Reproduce every line of text in the data below verbatim, leaving the pictures out of your answer.
** BEGIN **
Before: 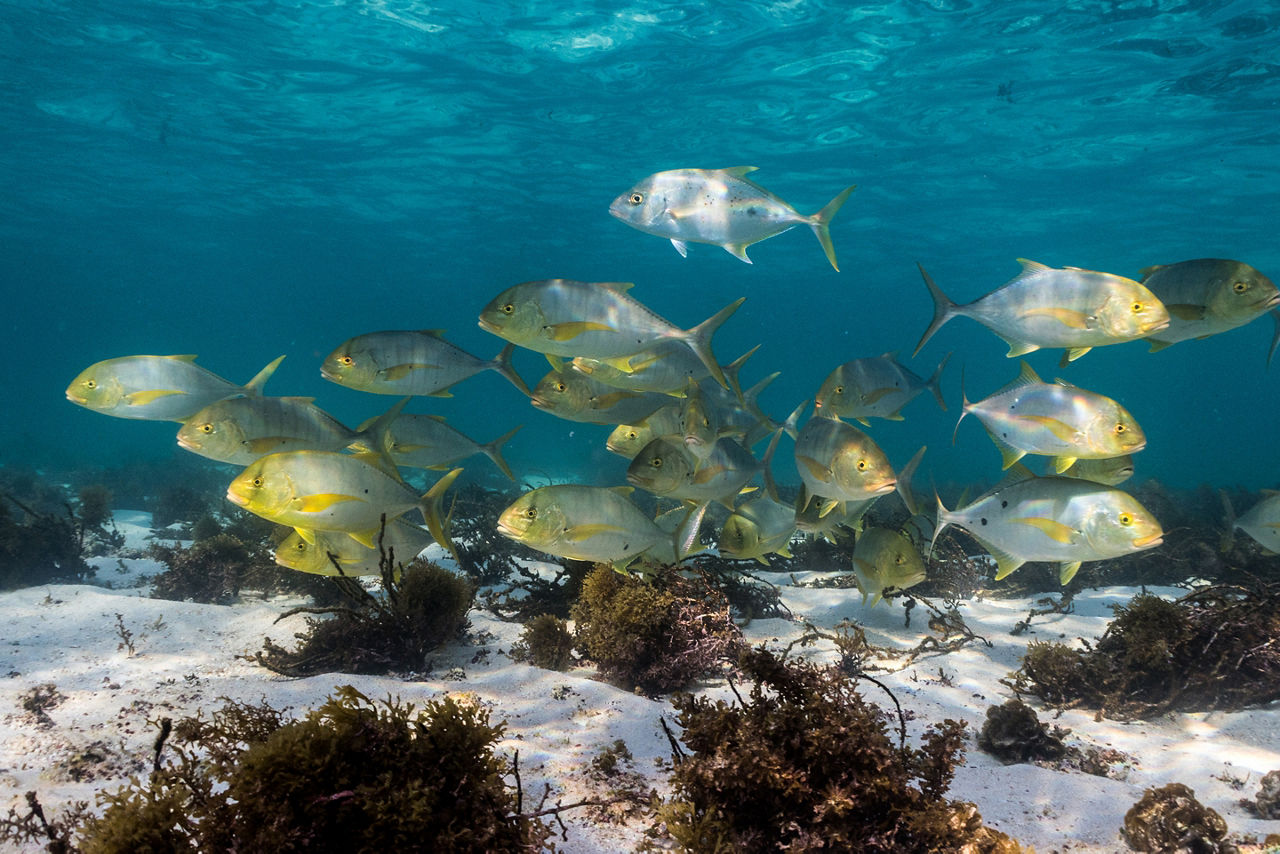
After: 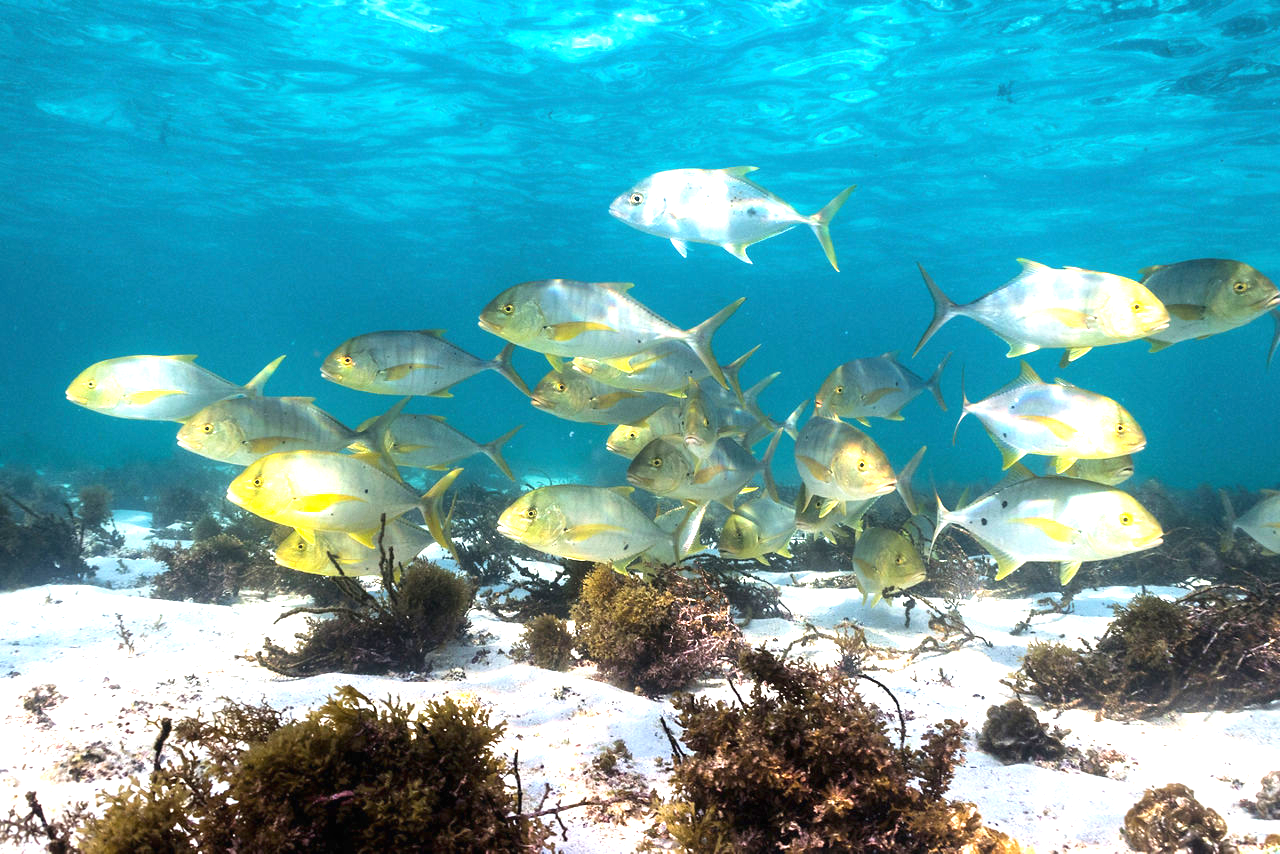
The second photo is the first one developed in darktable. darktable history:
exposure: black level correction 0, exposure 1.459 EV, compensate highlight preservation false
contrast equalizer: y [[0.502, 0.505, 0.512, 0.529, 0.564, 0.588], [0.5 ×6], [0.502, 0.505, 0.512, 0.529, 0.564, 0.588], [0, 0.001, 0.001, 0.004, 0.008, 0.011], [0, 0.001, 0.001, 0.004, 0.008, 0.011]], mix -0.313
** END **
• CORRECT ANSWER:
Before: 
After: 
The second photo is the first one developed in darktable. darktable history:
exposure: black level correction 0, exposure 1.459 EV, compensate highlight preservation false
contrast equalizer: y [[0.502, 0.505, 0.512, 0.529, 0.564, 0.588], [0.5 ×6], [0.502, 0.505, 0.512, 0.529, 0.564, 0.588], [0, 0.001, 0.001, 0.004, 0.008, 0.011], [0, 0.001, 0.001, 0.004, 0.008, 0.011]], mix -0.313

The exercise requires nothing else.